▸ **HOW TO COMPLETE THIS TASK**: Using the listing below, set down each line from the line containing "33: (719, 126, 0.34)" through the line containing "43: (731, 41, 0.35)", both ends included, exactly and with nothing added.

▸ **EXERCISE MATERIALS**:
━━━━━━

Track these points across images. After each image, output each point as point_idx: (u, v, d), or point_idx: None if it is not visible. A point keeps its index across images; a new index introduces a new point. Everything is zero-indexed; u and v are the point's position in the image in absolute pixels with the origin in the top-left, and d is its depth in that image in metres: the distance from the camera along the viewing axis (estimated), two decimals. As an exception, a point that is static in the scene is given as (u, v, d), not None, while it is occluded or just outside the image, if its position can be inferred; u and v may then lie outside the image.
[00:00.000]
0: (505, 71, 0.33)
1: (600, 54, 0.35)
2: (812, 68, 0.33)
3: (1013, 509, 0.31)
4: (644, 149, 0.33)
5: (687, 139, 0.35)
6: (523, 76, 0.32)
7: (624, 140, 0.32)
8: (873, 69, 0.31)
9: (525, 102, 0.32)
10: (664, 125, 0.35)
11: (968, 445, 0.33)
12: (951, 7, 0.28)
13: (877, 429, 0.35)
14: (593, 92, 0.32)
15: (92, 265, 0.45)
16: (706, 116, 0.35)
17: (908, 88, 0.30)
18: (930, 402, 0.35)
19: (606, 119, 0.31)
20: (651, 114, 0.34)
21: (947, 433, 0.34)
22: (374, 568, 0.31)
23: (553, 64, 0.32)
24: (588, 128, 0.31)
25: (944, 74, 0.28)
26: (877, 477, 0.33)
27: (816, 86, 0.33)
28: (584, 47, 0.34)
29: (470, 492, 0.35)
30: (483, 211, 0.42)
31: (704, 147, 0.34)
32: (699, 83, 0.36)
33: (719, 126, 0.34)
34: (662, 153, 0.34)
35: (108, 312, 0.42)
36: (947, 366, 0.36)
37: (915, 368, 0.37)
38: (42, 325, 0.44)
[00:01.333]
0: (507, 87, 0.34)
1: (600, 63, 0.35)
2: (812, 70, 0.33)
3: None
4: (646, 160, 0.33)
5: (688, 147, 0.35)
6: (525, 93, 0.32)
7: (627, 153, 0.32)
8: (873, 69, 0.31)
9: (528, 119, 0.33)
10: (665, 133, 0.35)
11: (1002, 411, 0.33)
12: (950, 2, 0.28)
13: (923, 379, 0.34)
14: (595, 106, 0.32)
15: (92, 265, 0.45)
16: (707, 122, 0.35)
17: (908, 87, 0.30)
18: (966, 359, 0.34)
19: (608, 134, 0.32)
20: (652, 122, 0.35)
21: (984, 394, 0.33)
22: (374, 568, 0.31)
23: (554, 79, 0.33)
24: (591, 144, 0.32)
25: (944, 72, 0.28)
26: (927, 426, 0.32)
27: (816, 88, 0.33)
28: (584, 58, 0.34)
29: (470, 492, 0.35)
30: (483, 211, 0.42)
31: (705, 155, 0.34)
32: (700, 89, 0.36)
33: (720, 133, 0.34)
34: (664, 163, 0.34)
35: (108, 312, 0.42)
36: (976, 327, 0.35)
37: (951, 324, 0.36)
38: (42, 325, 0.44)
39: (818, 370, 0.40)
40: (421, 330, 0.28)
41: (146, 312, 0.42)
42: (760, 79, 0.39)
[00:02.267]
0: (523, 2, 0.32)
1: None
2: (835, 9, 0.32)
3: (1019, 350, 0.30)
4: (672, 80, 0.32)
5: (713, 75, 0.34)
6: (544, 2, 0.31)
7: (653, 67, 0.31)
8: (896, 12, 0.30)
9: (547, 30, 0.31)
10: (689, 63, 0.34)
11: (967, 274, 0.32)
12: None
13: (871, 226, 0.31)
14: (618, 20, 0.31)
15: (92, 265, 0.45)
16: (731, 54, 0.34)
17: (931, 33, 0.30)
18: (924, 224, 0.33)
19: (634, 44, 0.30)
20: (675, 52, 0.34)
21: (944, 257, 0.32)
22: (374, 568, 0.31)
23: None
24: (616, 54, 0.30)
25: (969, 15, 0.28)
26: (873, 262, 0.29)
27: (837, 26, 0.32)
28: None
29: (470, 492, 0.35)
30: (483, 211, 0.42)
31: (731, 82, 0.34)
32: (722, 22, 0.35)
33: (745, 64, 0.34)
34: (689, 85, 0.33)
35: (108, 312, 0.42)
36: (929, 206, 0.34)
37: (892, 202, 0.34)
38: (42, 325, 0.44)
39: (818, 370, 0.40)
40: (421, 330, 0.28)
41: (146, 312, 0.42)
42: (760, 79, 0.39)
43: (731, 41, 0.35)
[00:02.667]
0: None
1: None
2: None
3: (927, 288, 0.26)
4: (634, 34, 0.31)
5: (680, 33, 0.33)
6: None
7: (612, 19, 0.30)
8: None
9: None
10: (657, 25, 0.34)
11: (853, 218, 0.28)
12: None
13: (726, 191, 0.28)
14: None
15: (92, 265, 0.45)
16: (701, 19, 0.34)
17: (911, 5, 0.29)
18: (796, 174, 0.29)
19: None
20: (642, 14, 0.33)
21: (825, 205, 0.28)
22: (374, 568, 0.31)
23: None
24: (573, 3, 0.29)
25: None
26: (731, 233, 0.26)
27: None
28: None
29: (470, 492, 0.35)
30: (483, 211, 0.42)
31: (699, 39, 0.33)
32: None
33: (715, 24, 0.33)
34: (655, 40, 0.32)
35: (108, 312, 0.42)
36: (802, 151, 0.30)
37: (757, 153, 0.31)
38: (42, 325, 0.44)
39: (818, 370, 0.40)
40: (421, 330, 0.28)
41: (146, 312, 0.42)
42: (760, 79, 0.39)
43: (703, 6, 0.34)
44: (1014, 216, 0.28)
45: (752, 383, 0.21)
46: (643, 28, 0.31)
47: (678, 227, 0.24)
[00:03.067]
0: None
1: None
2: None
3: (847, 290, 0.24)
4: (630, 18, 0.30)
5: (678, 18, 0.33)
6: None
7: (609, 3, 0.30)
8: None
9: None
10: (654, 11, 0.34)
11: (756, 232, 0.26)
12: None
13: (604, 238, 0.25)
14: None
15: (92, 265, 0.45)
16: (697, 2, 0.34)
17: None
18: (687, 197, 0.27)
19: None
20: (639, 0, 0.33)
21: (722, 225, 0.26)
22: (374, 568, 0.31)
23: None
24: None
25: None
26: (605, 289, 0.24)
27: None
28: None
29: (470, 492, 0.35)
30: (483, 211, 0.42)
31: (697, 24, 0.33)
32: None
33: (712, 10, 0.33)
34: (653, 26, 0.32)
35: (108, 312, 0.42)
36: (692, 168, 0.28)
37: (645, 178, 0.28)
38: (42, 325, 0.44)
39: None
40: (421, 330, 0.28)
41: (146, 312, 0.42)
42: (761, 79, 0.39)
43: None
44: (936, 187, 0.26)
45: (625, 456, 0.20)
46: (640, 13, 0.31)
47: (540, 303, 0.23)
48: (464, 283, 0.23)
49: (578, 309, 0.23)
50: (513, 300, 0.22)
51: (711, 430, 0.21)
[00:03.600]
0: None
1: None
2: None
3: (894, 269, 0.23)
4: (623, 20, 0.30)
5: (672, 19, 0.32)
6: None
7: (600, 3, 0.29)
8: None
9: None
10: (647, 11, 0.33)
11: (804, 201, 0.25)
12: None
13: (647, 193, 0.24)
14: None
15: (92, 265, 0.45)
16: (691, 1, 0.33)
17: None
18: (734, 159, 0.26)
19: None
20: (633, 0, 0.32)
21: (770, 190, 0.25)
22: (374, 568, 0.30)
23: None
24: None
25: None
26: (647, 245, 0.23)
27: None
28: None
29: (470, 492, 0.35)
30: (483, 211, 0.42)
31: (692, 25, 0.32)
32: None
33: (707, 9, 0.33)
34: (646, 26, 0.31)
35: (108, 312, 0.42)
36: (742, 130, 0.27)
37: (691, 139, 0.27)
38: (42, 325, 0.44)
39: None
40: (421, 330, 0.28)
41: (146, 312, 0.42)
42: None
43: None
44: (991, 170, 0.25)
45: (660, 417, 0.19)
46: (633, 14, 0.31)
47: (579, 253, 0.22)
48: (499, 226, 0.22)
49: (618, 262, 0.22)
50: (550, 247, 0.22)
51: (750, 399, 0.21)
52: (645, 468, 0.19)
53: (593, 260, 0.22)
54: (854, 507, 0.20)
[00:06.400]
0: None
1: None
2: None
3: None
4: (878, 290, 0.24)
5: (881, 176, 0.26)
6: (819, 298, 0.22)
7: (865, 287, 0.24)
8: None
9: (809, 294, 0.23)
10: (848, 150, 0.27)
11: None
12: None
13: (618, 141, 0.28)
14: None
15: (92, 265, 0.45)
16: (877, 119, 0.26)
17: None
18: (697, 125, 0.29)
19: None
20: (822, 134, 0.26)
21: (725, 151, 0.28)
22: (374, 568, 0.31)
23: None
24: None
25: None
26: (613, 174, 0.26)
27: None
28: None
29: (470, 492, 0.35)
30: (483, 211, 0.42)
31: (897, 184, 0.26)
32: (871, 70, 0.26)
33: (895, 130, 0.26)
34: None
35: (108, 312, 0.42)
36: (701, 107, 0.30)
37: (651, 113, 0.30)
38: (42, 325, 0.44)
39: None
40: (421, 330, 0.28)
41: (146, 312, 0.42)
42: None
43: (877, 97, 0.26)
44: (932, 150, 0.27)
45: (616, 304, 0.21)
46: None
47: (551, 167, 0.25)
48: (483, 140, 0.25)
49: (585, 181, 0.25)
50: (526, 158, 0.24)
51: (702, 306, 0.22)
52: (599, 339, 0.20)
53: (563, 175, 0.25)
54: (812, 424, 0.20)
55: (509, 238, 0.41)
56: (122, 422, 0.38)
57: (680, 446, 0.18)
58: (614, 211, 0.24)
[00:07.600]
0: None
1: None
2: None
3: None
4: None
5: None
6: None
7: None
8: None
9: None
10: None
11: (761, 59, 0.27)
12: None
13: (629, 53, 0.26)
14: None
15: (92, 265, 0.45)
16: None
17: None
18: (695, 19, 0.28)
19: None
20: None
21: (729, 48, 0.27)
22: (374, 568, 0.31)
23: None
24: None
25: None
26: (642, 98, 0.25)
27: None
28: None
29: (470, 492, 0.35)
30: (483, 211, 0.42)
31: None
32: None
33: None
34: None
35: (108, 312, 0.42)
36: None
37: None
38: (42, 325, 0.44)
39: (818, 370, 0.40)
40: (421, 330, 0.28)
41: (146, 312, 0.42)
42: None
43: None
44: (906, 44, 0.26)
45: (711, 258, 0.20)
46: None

━━━━━━

▸ **TASK OUTPUT**:
33: (719, 126, 0.34)
34: (662, 153, 0.34)
35: (108, 312, 0.42)
36: (947, 366, 0.36)
37: (915, 368, 0.37)
38: (42, 325, 0.44)
[00:01.333]
0: (507, 87, 0.34)
1: (600, 63, 0.35)
2: (812, 70, 0.33)
3: None
4: (646, 160, 0.33)
5: (688, 147, 0.35)
6: (525, 93, 0.32)
7: (627, 153, 0.32)
8: (873, 69, 0.31)
9: (528, 119, 0.33)
10: (665, 133, 0.35)
11: (1002, 411, 0.33)
12: (950, 2, 0.28)
13: (923, 379, 0.34)
14: (595, 106, 0.32)
15: (92, 265, 0.45)
16: (707, 122, 0.35)
17: (908, 87, 0.30)
18: (966, 359, 0.34)
19: (608, 134, 0.32)
20: (652, 122, 0.35)
21: (984, 394, 0.33)
22: (374, 568, 0.31)
23: (554, 79, 0.33)
24: (591, 144, 0.32)
25: (944, 72, 0.28)
26: (927, 426, 0.32)
27: (816, 88, 0.33)
28: (584, 58, 0.34)
29: (470, 492, 0.35)
30: (483, 211, 0.42)
31: (705, 155, 0.34)
32: (700, 89, 0.36)
33: (720, 133, 0.34)
34: (664, 163, 0.34)
35: (108, 312, 0.42)
36: (976, 327, 0.35)
37: (951, 324, 0.36)
38: (42, 325, 0.44)
39: (818, 370, 0.40)
40: (421, 330, 0.28)
41: (146, 312, 0.42)
42: (760, 79, 0.39)
[00:02.267]
0: (523, 2, 0.32)
1: None
2: (835, 9, 0.32)
3: (1019, 350, 0.30)
4: (672, 80, 0.32)
5: (713, 75, 0.34)
6: (544, 2, 0.31)
7: (653, 67, 0.31)
8: (896, 12, 0.30)
9: (547, 30, 0.31)
10: (689, 63, 0.34)
11: (967, 274, 0.32)
12: None
13: (871, 226, 0.31)
14: (618, 20, 0.31)
15: (92, 265, 0.45)
16: (731, 54, 0.34)
17: (931, 33, 0.30)
18: (924, 224, 0.33)
19: (634, 44, 0.30)
20: (675, 52, 0.34)
21: (944, 257, 0.32)
22: (374, 568, 0.31)
23: None
24: (616, 54, 0.30)
25: (969, 15, 0.28)
26: (873, 262, 0.29)
27: (837, 26, 0.32)
28: None
29: (470, 492, 0.35)
30: (483, 211, 0.42)
31: (731, 82, 0.34)
32: (722, 22, 0.35)
33: (745, 64, 0.34)
34: (689, 85, 0.33)
35: (108, 312, 0.42)
36: (929, 206, 0.34)
37: (892, 202, 0.34)
38: (42, 325, 0.44)
39: (818, 370, 0.40)
40: (421, 330, 0.28)
41: (146, 312, 0.42)
42: (760, 79, 0.39)
43: (731, 41, 0.35)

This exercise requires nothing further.